Wehe, wenn die Vertreter solcher Lehren einen massenhaften Charakter annehmen und politische Macht erringen. Was da als Menschheitsbeglückung beginnt, endet stets in der Hölle. Das liegt am Wahrheitsanspruch, der mit Ideologien verbunden ist, ob sie sich nun religiös, rassistisch, politisch oder pseudowissenschaftlich fundiert geben. Der Andere, der Ungläubige, der Dissident ist auf alle Fälle des Teufels und gehört vernichtet. Er stellt sich ja gegen die Wahrheit, leugnet eine Offenbarung, lästert Gott. Immer wieder quillt in der Geschichte der Menschheit so etwas hoch und hinterlässt schließlich ein Schlachtfeld mit unendlich vielen Toten, nicht zuletzt, weil sich hinter dem verheißungsvollen Gedankengebäude auch handfeste Interessen verstecken.

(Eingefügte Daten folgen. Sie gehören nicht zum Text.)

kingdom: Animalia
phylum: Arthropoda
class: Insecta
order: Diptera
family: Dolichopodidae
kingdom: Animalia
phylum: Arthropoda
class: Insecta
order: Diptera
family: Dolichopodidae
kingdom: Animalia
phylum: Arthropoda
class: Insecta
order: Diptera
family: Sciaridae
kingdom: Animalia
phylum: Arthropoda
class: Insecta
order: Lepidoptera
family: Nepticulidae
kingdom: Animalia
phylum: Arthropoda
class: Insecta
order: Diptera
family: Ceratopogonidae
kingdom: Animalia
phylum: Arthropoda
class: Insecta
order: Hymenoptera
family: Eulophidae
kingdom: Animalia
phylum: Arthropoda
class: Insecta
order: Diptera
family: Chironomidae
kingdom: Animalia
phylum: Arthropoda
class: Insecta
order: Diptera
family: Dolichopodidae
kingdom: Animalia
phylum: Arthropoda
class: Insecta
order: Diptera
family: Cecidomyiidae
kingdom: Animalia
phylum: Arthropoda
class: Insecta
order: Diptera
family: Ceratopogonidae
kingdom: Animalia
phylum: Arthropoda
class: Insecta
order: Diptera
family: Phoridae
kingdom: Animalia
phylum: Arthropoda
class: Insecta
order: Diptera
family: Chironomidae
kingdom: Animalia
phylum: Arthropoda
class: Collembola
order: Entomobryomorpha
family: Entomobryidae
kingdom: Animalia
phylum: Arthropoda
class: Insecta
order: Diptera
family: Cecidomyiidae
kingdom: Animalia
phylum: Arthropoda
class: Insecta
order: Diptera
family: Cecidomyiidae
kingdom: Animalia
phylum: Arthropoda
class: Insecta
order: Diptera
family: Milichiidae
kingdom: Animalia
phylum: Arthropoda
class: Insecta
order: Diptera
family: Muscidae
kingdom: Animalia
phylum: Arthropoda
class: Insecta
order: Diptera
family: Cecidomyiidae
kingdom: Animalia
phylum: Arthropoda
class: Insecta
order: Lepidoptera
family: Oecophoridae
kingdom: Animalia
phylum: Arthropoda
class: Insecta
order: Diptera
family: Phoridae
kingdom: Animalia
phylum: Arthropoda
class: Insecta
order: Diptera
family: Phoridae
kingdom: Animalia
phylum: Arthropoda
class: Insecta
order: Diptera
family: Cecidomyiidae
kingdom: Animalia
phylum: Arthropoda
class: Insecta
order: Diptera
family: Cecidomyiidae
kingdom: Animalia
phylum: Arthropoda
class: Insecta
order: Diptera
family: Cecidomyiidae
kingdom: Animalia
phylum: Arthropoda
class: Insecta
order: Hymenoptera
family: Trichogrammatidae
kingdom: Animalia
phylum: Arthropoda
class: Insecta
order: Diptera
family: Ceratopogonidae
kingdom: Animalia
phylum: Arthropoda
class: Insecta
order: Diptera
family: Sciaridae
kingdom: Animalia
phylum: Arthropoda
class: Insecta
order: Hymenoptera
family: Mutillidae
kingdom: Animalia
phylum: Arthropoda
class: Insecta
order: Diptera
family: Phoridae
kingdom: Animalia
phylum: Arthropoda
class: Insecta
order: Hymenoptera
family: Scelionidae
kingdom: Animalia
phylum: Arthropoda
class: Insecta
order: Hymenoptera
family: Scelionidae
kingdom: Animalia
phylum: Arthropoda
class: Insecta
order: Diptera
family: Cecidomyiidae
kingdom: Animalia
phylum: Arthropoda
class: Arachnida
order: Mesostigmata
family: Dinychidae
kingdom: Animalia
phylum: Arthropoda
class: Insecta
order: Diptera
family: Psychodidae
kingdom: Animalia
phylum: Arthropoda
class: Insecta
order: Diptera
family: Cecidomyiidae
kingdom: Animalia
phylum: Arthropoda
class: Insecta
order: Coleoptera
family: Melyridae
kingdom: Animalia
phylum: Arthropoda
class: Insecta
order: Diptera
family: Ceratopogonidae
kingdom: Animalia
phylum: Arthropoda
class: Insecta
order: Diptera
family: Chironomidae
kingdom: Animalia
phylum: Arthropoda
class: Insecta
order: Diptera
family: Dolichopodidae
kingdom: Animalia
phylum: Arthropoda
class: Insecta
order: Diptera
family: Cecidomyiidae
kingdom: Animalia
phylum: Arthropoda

Sittenwächtertum in der Politik

So blutgetränkt geht es bei den ideologisch begründeten Auseinandersetzungen in demokratischen Gesellschaften eher selten zu. Aber was anderes als eine natürlich auch mit Interessen unterfütterte Ideologie steckt dahinter, wenn die Republikaner in den USA nun Obamacare zurückdrehen? Wenn also die Reichen den Millionen Armen die Krankenversicherung wieder wegnehmen, weil nach amerikanischem Gründungs-Credo der einzelne seines Glückes Schmied ist und nicht der Staat?

Dagegen sind ideologische Kleinkriege à la Simone Peter natürlich Peanuts. Aber es verstößt doch gegen den freiheitlichen Geist, wenn ein Sittenwächtertum in die Politik einsickert, das mit gerunzelter Stirn und erhobenem Zeigefinger die Bevölkerungsmehrheit darauf hinweist, was sich schickt, was man sagt, was nicht, welche Gruppen auch sich möglicherweise diskriminiert fühlen könnten. Und weil man mit solchen Rügen, mit dekorativer Betroffenheit plötzlich im Fokus der Öffentlichkeit steht, ist das alles ziemlich populär.

Eiferer am Werk

Wie sonst käme Simone Peter auf ihren völlig ungerechtfertigten Nafri-Vorwurf? Wie sonst käme Elisabeth Scharfenberg – auch eine Grüne – auf den geradezu perversen Gedanken, die Krankenkassen sollten für Sexdienste bei Pflegebedürftigen bezahlen? Und wie sonst erhielten die Belange von LSBTTQ, also lesbisch, schwul, bi, transgender, intersexuell, queer etc. im Berliner Koalitionsvertrag von Rot-Rot-Grün ein Gewicht, als gäbe es in der Hauptstadt kaum andere Probleme?

Da sind Eiferer am Werke. Leute mit einem Brett vor dem Kopf. Möge der Wähler verhindern, dass sie die freiheitliche Gesellschaft demnächst im Bund mit ihrer Weltsicht zu missionieren versuchen.